I have searched the FAQ - by using sort, duplicates, etc.... but I didn't get any articles or results on it.
Currently, I am using:
sort -u file1 > file2 to remove duplicates. For a file size of 1giga byte approx. time taken to remove duplicates is 1hr 21 mins.
Is there any other faster way to remove duplicates? Our file sizes could get to 10 to 12 giga bytes size.
The best possible approach will be push all the data in oracle using sqlloader.
Create index on the fly for the key u want unique.
And fire query to get the unique records.
I am not sure if I want to reload all that data again into another table and .....
As I am pulling data from a table using select * from table name into a text file and then doing sort -u file1 > file2.
Although, I could try doing a select distinct columns from the table.... and see if it will take more time than it took my original approach. Is it worth trying? I don't know.

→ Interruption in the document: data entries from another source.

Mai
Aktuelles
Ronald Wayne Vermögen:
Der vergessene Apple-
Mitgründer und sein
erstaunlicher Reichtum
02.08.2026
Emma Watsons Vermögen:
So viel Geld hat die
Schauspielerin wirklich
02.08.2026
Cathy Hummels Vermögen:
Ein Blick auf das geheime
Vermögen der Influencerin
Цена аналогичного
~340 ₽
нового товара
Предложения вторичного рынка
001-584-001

I just don't have the luxury of trying different options at my will as it is a production database unless I know it's worth trying.

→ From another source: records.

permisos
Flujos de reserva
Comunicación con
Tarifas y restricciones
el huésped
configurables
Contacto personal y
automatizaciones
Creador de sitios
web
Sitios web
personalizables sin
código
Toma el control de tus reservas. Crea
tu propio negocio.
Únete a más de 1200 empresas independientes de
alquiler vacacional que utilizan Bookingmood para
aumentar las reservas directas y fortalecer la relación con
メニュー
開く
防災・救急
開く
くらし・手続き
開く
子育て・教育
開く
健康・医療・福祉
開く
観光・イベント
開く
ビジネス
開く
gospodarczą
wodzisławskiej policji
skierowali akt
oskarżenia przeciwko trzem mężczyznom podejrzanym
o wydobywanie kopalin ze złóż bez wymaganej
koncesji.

If it is one table, then u need not worry about joins...else make sure the joins are in such a way that you get maximum throughput instead of least response time
Run the query at such a time when no other big activity is going on in same table, bcos if query will be long...it can give rollback segmetn too old error.
I tried sed '$!N; /^\(.*\)\n\1$/!P; D'
to remove duplicates. It didn't work:
ex:
file test1.txt has the following rows:
123
123
145
123
123
I used the following command to remove duplicates:
sort.sh test1.txt > test2.txt
sort.sh script has your sed command:
#!/bin/ksh
file1=$1
sed '$!N; /^\(.*\)\n\1$/!P; D' < $file1
Do you know for sure this sed command works? Or is there some thing that I am doing wrong. Because, result file test2.txt has the following rows: It didn't remove all the duplicates?